En parallèle, elle s’intéresse à l’origine et à la formation des vaisseaux et vers la fin des années 1990, elle démontre une double origine du système vasculaire chez les vertébrés et la contribution complémentaire des deux lignages endothéliaux : l’un dorsal (originaire du somite) qui va contribuer à la vascularisation du tube nerveux, de la paroi du corps (y compris les masses musculaires) et des reins et l’autre ventral (originaire du mésoderme splanchnopleural) qui contribue à la vascularisation des organes internes et au plancher de l’aorte.

Dès le début des années 90, elle étend son champ de recherches à l'origine des CSH dans l’espèce murine. En 1993, elle met en évidence une activité hématopoïétique inattendue dans la région aortique de l'embryon précoce de souris qui va ouvrir la voie à l’ensemble les recherches actuelles sur le développement hématopoïétique chez les mammifères, y compris chez l’homme. Au cours des années suivantes, elle publie plusieurs articles fondamentaux sur l'aorte de la souris et la production des CSH. Dans le même temps, elle résout le paradigme de la formation des CSH en démontrant leur émergence à partir des cellules endothéliales de l’aorte. Enfin, à partir de 1998, elle met en évidence l'existence d'un nouveau site et organe hématopoïétique ;  l'allantoïde. Initialement identifiée chez l’oiseau, Françoise Dieterlen étend ses investigations à l’allantoïde de souris et révèle la capacité de cette structure à amplifier les CSH.

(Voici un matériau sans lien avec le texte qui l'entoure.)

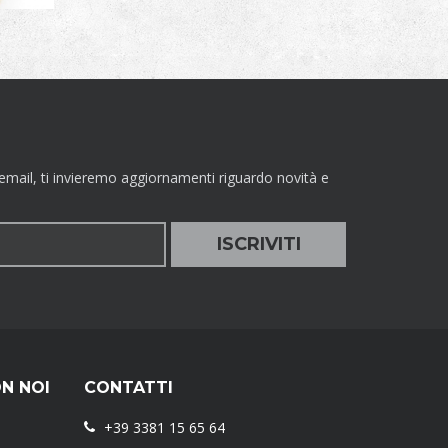
email, ti invieremo aggiornamenti riguardo novità e
N NOI
CONTATTI
+39 3381 15 65 64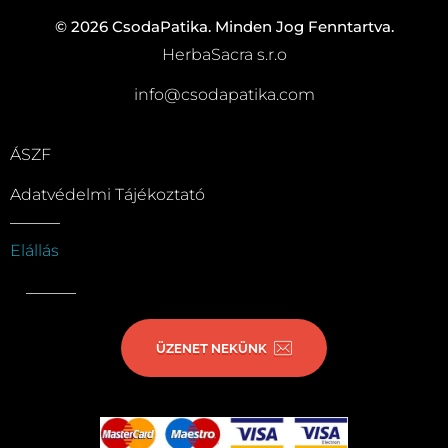
© 2026 CsodaPatika. Minden Jog Fenntartva.
HerbaSacra s.r.o
info@csodapatika.com
ÁSZF
Adatvédelmi Tájékoztató
Elállás
ÜZENET NEKÜNK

Françoise Dieterlen-Lièvre a codirigé l'Institut d’Embryologie Cellulaire et Moléculaire du CNRS et du Collège de France à Nogent-sur-Marne de 1981 à 2000. Elle avait pris sa retraite en 2003.

Femme cultivée, amoureuse des lettres, d’une grande humanité, visionnaire et tenace, elle a formé de nombreux étudiants qui ont essaimé dans le monde entier.

Les nombreuses idées générées par les travaux fondamentaux de Françoise Dieterlen ont modelé le domaine du développement hématopoïétique d’aujourd’hui et continueront d’inspirer les hématologistes de demain.